## Work item
From the data underneath, reproduce exactly the stretch that begins at the line with "## 35 2012-11-04" and ends after the line with "## 40 2012-11-09".
Records supplied START
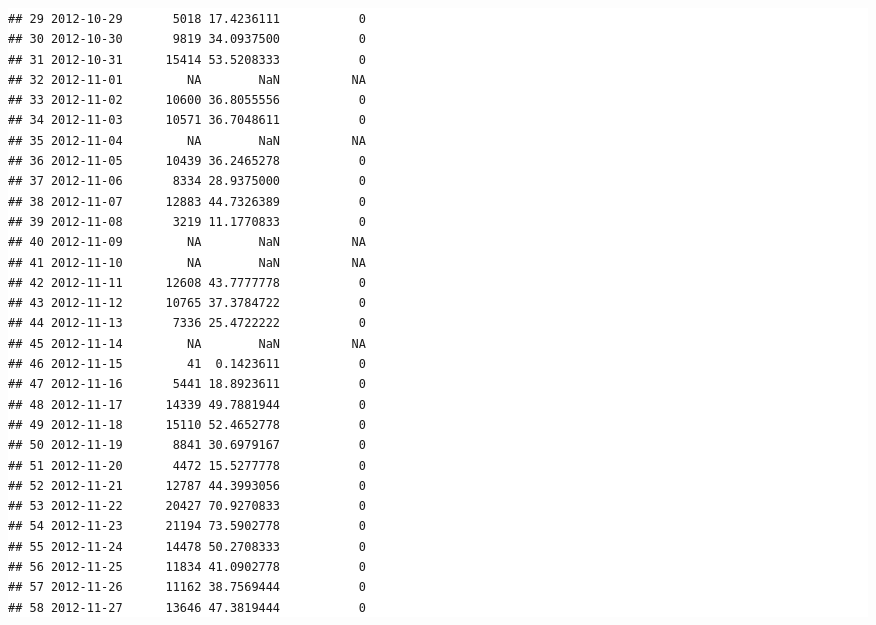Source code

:     ## 29 2012-10-29       5018 17.4236111           0
    ## 30 2012-10-30       9819 34.0937500           0
    ## 31 2012-10-31      15414 53.5208333           0
    ## 32 2012-11-01         NA        NaN          NA
    ## 33 2012-11-02      10600 36.8055556           0
    ## 34 2012-11-03      10571 36.7048611           0
    ## 35 2012-11-04         NA        NaN          NA
    ## 36 2012-11-05      10439 36.2465278           0
    ## 37 2012-11-06       8334 28.9375000           0
    ## 38 2012-11-07      12883 44.7326389           0
    ## 39 2012-11-08       3219 11.1770833           0
    ## 40 2012-11-09         NA        NaN          NA
    ## 41 2012-11-10         NA        NaN          NA
    ## 42 2012-11-11      12608 43.7777778           0
    ## 43 2012-11-12      10765 37.3784722           0
    ## 44 2012-11-13       7336 25.4722222           0
    ## 45 2012-11-14         NA        NaN          NA
    ## 46 2012-11-15         41  0.1423611           0
    ## 47 2012-11-16       5441 18.8923611           0
    ## 48 2012-11-17      14339 49.7881944           0
    ## 49 2012-11-18      15110 52.4652778           0
    ## 50 2012-11-19       8841 30.6979167           0
    ## 51 2012-11-20       4472 15.5277778           0
    ## 52 2012-11-21      12787 44.3993056           0
    ## 53 2012-11-22      20427 70.9270833           0
    ## 54 2012-11-23      21194 73.5902778           0
    ## 55 2012-11-24      14478 50.2708333           0
    ## 56 2012-11-25      11834 41.0902778           0
    ## 57 2012-11-26      11162 38.7569444           0
    ## 58 2012-11-27      13646 47.3819444           0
Records supplied END
## Task result
    ## 35 2012-11-04         NA        NaN          NA
    ## 36 2012-11-05      10439 36.2465278           0
    ## 37 2012-11-06       8334 28.9375000           0
    ## 38 2012-11-07      12883 44.7326389           0
    ## 39 2012-11-08       3219 11.1770833           0
    ## 40 2012-11-09         NA        NaN          NA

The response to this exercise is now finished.